The findings by Adalytics suggest that over 300 brands’ ads for adult products, like cars, were displayed on 100 YouTube videos for kids. YouTube uses an AI-powered ad-targeting system from Google called “Performance Max” to pinpoint ideal customers.
The report also said that the ads were particularly shown to a user not signed in to YouTube. They linked back to the advertisers’ websites, which would tag the user’s browser with tracking software from Google, Meta, Microsoft, and other companies.
For example, there was an instance when ads for credit cards by BMO, a Canadian bank, were displayed to a viewer in the US on a Barbie-themed children’s video on the “Kids Diana Show” YouTube channel.
Why this is a problem
The findings are a matter of concern because tracking the data of children below the age of 13 for the purpose of ads without parental consent violates the Children’s Online Privacy Protection Act (COPPA).
Two US Senators have urged the Federal Trade Commission (FTC) to probe whether Google and YouTube violated COPPA.
“This behaviour by YouTube and Google is estimated to have impacted hundreds of thousands, to potentially millions, of children across the United States,” the senators told FTC.
Here’s what Google has to say
Meanwhile, Google has denied violating COPPA saying that the findings were “deeply flawed and misleading.”
Michael Aciman, a spokesperson for Google, responded to the report by Adalytics on Thursday, saying the findings were “deeply flawed and misleading.”
Google told The New York Times it was useful to run ads for adults on children’s videos because the parents who were watching could become customers.
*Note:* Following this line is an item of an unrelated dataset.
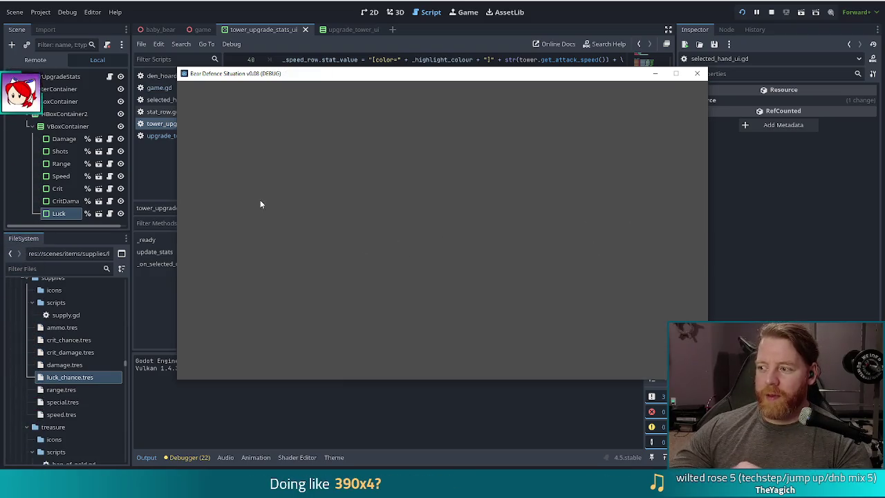
Preview the Crit Damage row in a new game, then delete the repeated ' damage' after '%' on line 54
{"action": "left_click", "coordinate": [296, 247]}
It also said that the company did not run personalised ads on children’s videos and that its ad practices fully complied with COPPA.
The company also clarified that ads that appear on children’s videos are based on webpage content, not targeted to user profiles.
It added that it only notified advertisers or tracking services that the user had watched YouTube and clicked on the ad, and not whether a viewer coming from YouTube had watched a children’s video.
The company added that it did not have the ability to control data collection on a brand’s website after a YouTube viewer clicked on an ad.